For example, row 2 (1 2 1) shows you there’s one way to choose zero items from a set of two, two ways to choose one item, and one way to choose both items.

To determine a combination, nCr, using Pascal’s Triangle:
- Go to the n^th row
- Count over to the (r + 1)^th term (the first term will always be the left-most “1” in the row)
- Record the answer

For this lesson, a Pascal’s Triangle handout has been provided for you.
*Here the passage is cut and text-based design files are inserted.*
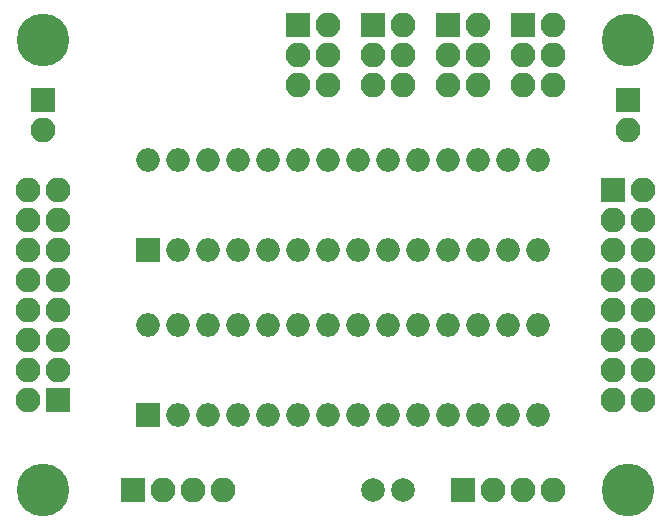
<source format=gts>
G04 #@! TF.FileFunction,Soldermask,Top*
%FSLAX46Y46*%
G04 Gerber Fmt 4.6, Leading zero omitted, Abs format (unit mm)*
G04 Created by KiCad (PCBNEW 4.0.7-e2-6376~58~ubuntu14.04.1) date Sat Apr 21 17:25:06 2018*
%MOMM*%
%LPD*%
G01*
G04 APERTURE LIST*
%ADD10C,0.100000*%
%ADD11R,2.100000X2.100000*%
%ADD12O,2.100000X2.100000*%
%ADD13R,2.000000X2.000000*%
%ADD14O,2.000000X2.000000*%
%ADD15C,4.464000*%
%ADD16C,2.000000*%
G04 APERTURE END LIST*
D10*
D11*
X226060000Y-139700000D03*
D12*
X228600000Y-139700000D03*
X226060000Y-142240000D03*
X228600000Y-142240000D03*
X226060000Y-144780000D03*
X228600000Y-144780000D03*
X226060000Y-147320000D03*
X228600000Y-147320000D03*
X226060000Y-149860000D03*
X228600000Y-149860000D03*
X226060000Y-152400000D03*
X228600000Y-152400000D03*
X226060000Y-154940000D03*
X228600000Y-154940000D03*
X226060000Y-157480000D03*
X228600000Y-157480000D03*
D13*
X186690000Y-158750000D03*
D14*
X219710000Y-151130000D03*
X189230000Y-158750000D03*
X217170000Y-151130000D03*
X191770000Y-158750000D03*
X214630000Y-151130000D03*
X194310000Y-158750000D03*
X212090000Y-151130000D03*
X196850000Y-158750000D03*
X209550000Y-151130000D03*
X199390000Y-158750000D03*
X207010000Y-151130000D03*
X201930000Y-158750000D03*
X204470000Y-151130000D03*
X204470000Y-158750000D03*
X201930000Y-151130000D03*
X207010000Y-158750000D03*
X199390000Y-151130000D03*
X209550000Y-158750000D03*
X196850000Y-151130000D03*
X212090000Y-158750000D03*
X194310000Y-151130000D03*
X214630000Y-158750000D03*
X191770000Y-151130000D03*
X217170000Y-158750000D03*
X189230000Y-151130000D03*
X219710000Y-158750000D03*
X186690000Y-151130000D03*
D11*
X205740000Y-125730000D03*
D12*
X208280000Y-125730000D03*
X205740000Y-128270000D03*
X208280000Y-128270000D03*
X205740000Y-130810000D03*
X208280000Y-130810000D03*
D11*
X177800000Y-132080000D03*
D12*
X177800000Y-134620000D03*
D15*
X177800000Y-127000000D03*
D11*
X199390000Y-125730000D03*
D12*
X201930000Y-125730000D03*
X199390000Y-128270000D03*
X201930000Y-128270000D03*
X199390000Y-130810000D03*
X201930000Y-130810000D03*
D15*
X227330000Y-165100000D03*
D11*
X213360000Y-165100000D03*
D12*
X215900000Y-165100000D03*
X218440000Y-165100000D03*
X220980000Y-165100000D03*
D13*
X186690000Y-144780000D03*
D14*
X219710000Y-137160000D03*
X189230000Y-144780000D03*
X217170000Y-137160000D03*
X191770000Y-144780000D03*
X214630000Y-137160000D03*
X194310000Y-144780000D03*
X212090000Y-137160000D03*
X196850000Y-144780000D03*
X209550000Y-137160000D03*
X199390000Y-144780000D03*
X207010000Y-137160000D03*
X201930000Y-144780000D03*
X204470000Y-137160000D03*
X204470000Y-144780000D03*
X201930000Y-137160000D03*
X207010000Y-144780000D03*
X199390000Y-137160000D03*
X209550000Y-144780000D03*
X196850000Y-137160000D03*
X212090000Y-144780000D03*
X194310000Y-137160000D03*
X214630000Y-144780000D03*
X191770000Y-137160000D03*
X217170000Y-144780000D03*
X189230000Y-137160000D03*
X219710000Y-144780000D03*
X186690000Y-137160000D03*
D16*
X208240000Y-165100000D03*
X205740000Y-165100000D03*
D15*
X227330000Y-127000000D03*
D11*
X218440000Y-125730000D03*
D12*
X220980000Y-125730000D03*
X218440000Y-128270000D03*
X220980000Y-128270000D03*
X218440000Y-130810000D03*
X220980000Y-130810000D03*
D11*
X212090000Y-125730000D03*
D12*
X214630000Y-125730000D03*
X212090000Y-128270000D03*
X214630000Y-128270000D03*
X212090000Y-130810000D03*
X214630000Y-130810000D03*
D11*
X227330000Y-132080000D03*
D12*
X227330000Y-134620000D03*
D11*
X185420000Y-165100000D03*
D12*
X187960000Y-165100000D03*
X190500000Y-165100000D03*
X193040000Y-165100000D03*
D11*
X179070000Y-157480000D03*
D12*
X176530000Y-157480000D03*
X179070000Y-154940000D03*
X176530000Y-154940000D03*
X179070000Y-152400000D03*
X176530000Y-152400000D03*
X179070000Y-149860000D03*
X176530000Y-149860000D03*
X179070000Y-147320000D03*
X176530000Y-147320000D03*
X179070000Y-144780000D03*
X176530000Y-144780000D03*
X179070000Y-142240000D03*
X176530000Y-142240000D03*
X179070000Y-139700000D03*
X176530000Y-139700000D03*
D15*
X177800000Y-165100000D03*
M02*

</source>
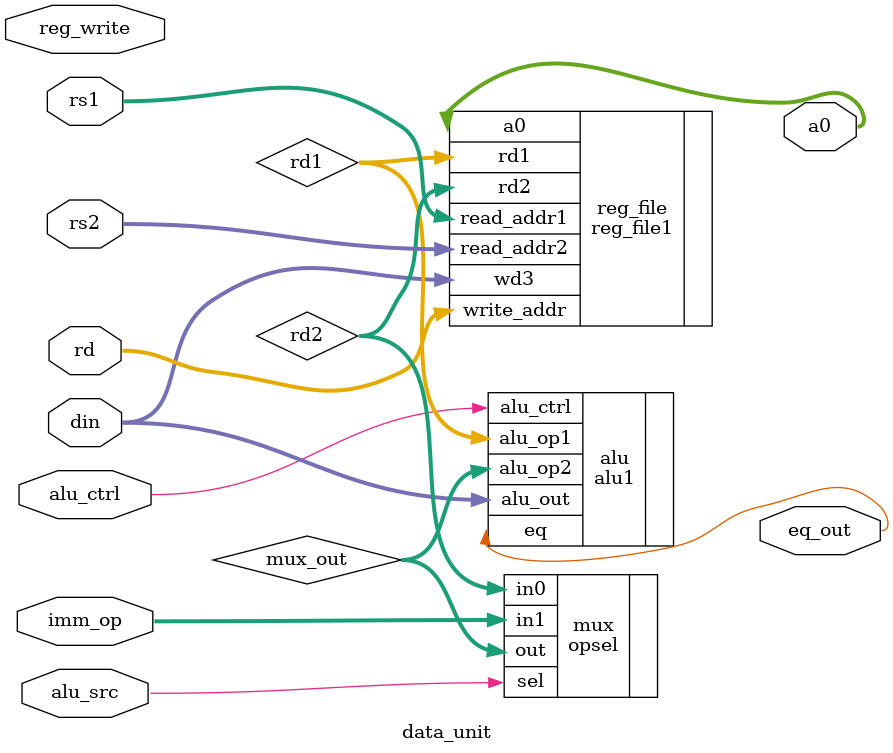
<source format=sv>
module data_unit(

    input logic [5:0] rs1,
    input logic [5:0] rs2,
    input logic [5:0] rd,
    input logic       reg_write,
    input logic [31:0] din,
    input logic [31:0] imm_op,
    input logic        alu_src,
    input logic        alu_ctrl, 


    output logic [31:0] a0,
    output logic eq_out

);

logic [31:0] mux_out;
logic [31:0] rd1;
logic [31:0] rd2;


reg_file1 reg_file(

    .read_addr1(rs1),
    .read_addr2(rs2),
    .write_addr(rd),
    .wd3(din),
    .rd1(rd1),
    .rd2(rd2),
    .a0(a0)

);

opsel mux(

    .in0(rd2),
    .in1(imm_op),
    .sel(alu_src),
    .out(mux_out)
);


alu1 alu(

    .alu_op1(rd1),
    .alu_op2(mux_out),
    .alu_ctrl(alu_ctrl),
    .alu_out(din),
    .eq(eq_out)


);


endmodule

</source>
You should be able to create additional rows on your own using the established pattern.

Example 1

Use Pascal’s Triangle to evaluate.

$n C r (13, 7) = 1, 716$

Explain

The ${(r + 1)}^{t h}$ term in Pascal’s Triangle has the answer to the combination $(7 + 1 = 8^{t h}$ term)
Find the $8^{t h}$ term in the $13^{t h}$ row

$n C r (15, 11) = 1, 365$

Note

$11 + 1 = 12^{t h}$ term

Find the $12^{t h}$ term in the $15^{t h}$ row

Example 2

Use Pascal’s Triangle to determine the sum of the row.

Row 6

$2^{6} = 1 + 6 + 15 + 20 + 15 + 6 + 1 = 64$

Row 17

$2^{17} = 131, 072$